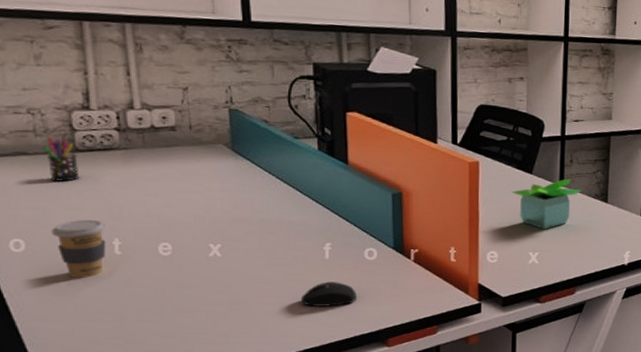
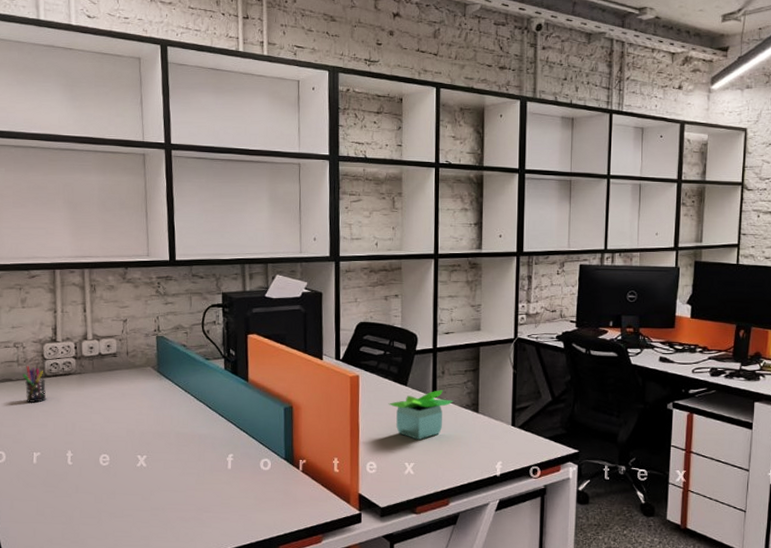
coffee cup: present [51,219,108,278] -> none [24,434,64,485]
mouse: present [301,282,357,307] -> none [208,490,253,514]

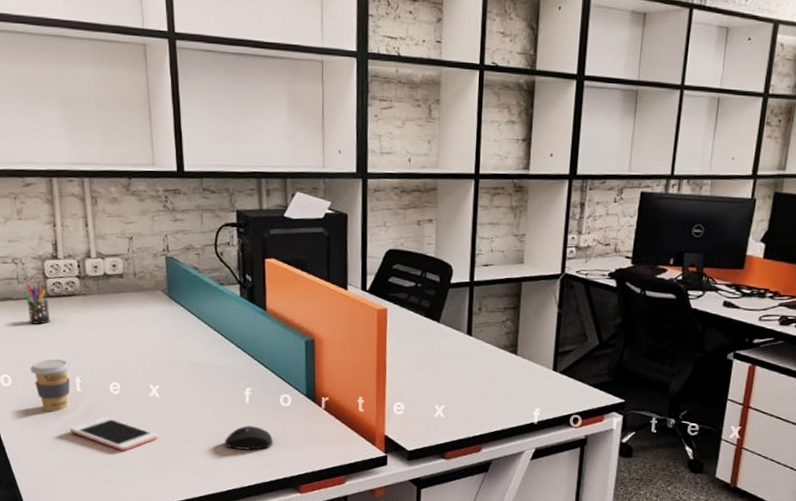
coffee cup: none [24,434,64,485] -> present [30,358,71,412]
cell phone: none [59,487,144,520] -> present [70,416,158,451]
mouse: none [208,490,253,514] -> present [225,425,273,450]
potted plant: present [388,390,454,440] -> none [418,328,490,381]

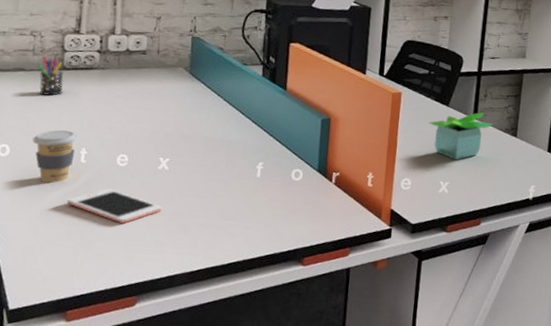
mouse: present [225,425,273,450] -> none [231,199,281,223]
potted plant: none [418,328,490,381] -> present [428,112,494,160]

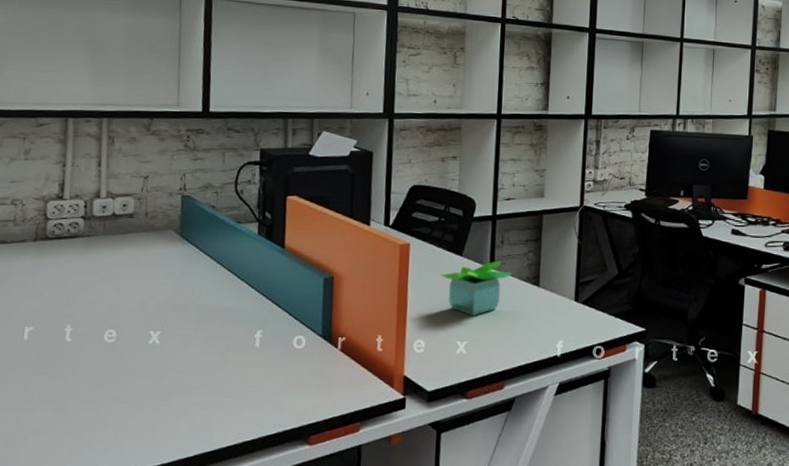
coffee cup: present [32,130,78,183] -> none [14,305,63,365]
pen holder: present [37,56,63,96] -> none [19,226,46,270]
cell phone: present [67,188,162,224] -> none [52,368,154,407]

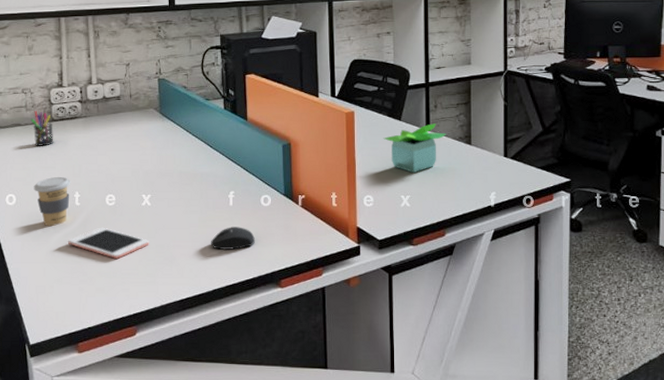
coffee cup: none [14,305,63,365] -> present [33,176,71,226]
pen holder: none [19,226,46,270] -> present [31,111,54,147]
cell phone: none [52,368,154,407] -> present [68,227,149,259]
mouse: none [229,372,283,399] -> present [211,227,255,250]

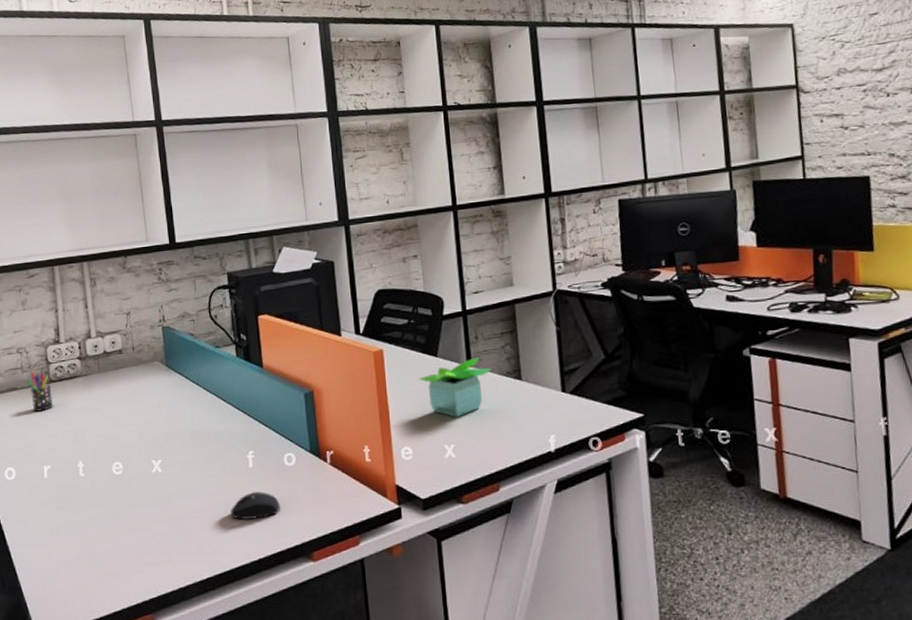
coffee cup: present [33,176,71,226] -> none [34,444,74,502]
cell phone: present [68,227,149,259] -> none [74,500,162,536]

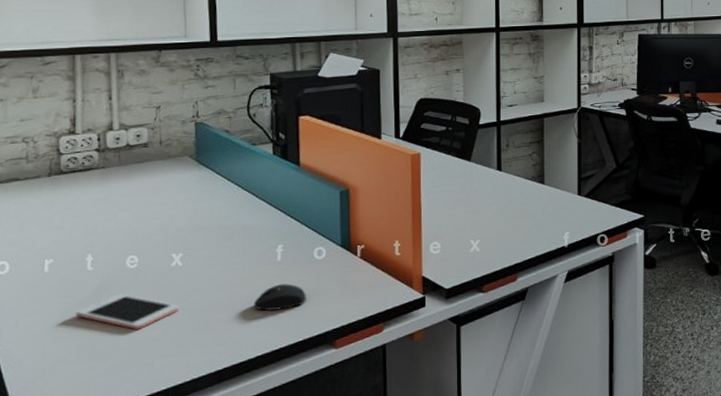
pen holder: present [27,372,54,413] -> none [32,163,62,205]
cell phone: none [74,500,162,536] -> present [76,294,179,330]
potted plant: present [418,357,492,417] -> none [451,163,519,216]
+===+
■ Work task ■
Which lines in the listing above hold the word "holder"? Show each of them.

■ Your solution ■
pen holder: present [37,56,63,96] -> none [19,226,46,270]
pen holder: none [19,226,46,270] -> present [31,111,54,147]
pen holder: present [27,372,54,413] -> none [32,163,62,205]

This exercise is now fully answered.